Even buyers on a budget seemed relieved by the Saratoga yearling market’s apparent strength, though it meant bargains were rare. Strong prices prompted most resellers to keep their wallets closed, with a few notable exceptions. In addition to Hartley/De Renzo’s Bernardini purchase, David Scanlon paid $285,000 for the Woods Edge agency’s Street Boss half-brother to stakes winner Midnight Visit.

“For the right horse, you’ve got to jump on it and take advantage,” said Scanlon, who confirmed the colt was a resale prospect. “I stretched for him, but I’m playing. I’m taking a chance.”

“Right now, things look good,” said Virginia-based bloodstock agent Debbie Easter. “People bring a nice horse up here, and it sells well. I was on a budget, and the fortunate thing for everybody selling horses up here is that I couldn’t afford to buy one, the prices are so good. I think everybody ought to be happy overall, especially considering what’s going on worldwide.”

Relief was widespread among consignors as the final session wound to its conclusion late Tuesday night. But even as he called the auction “a damn good horse sale,” Fasig-Tipton’s president, Boyd Browning, sounded a cautious note.
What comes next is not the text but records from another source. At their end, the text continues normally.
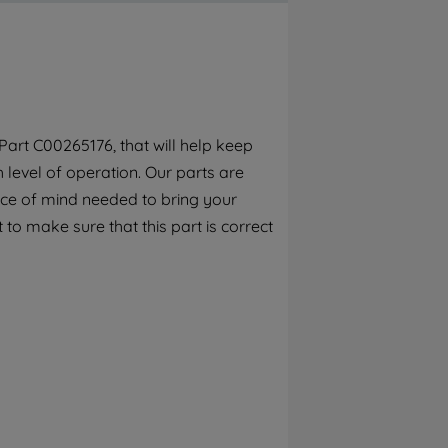
By clicking the "Continue without
accepting" button at the top right, only
strictly necessary cookies will be
maintained. By clicking on "ACCEPT ALL
COOKIES", you consent to the use of all of
our cookies and the sharing of your data
art C00265176, that will help keep
with third parties for such purposes. By
h level of operation. Our parts are
clicking "I WISH TO SET MY PREFERENCE",
you can set your preferences.
ece of mind needed to bring your
 to make sure that this part is correct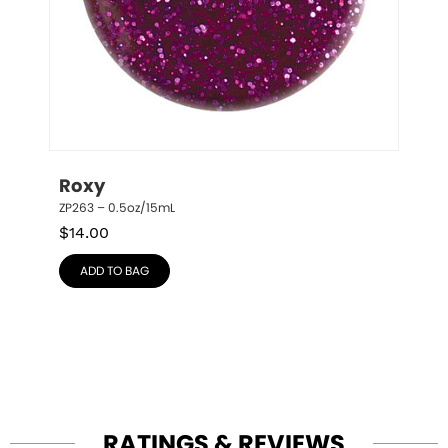
Roxy
ZP263 – 0.5oz/15mL
$
14.00
ADD TO BAG
RATINGS & REVIEWS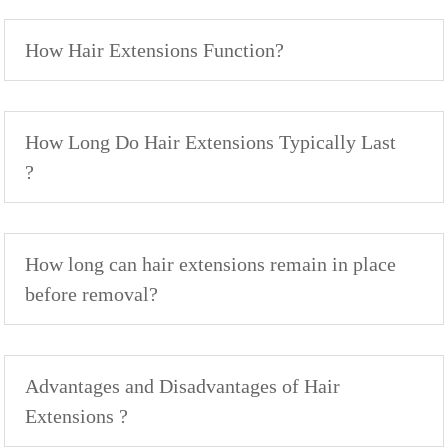
How Hair Extensions Function?
How Long Do Hair Extensions Typically Last
?
How long can hair extensions remain in place
before removal?
Advantages and Disadvantages of Hair
Extensions ?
“There were 160 horses cataloged in this sale, which is a very small percentage of the population overall in this industry,” he said. “I think it’s encouraging, it gives people hope, but I don’t think anyone is euphoric about the overall state of the marketplace. But I think people are encouraged by the continuation of a marketplace that is similar to last year, and seems maybe a little bit better.”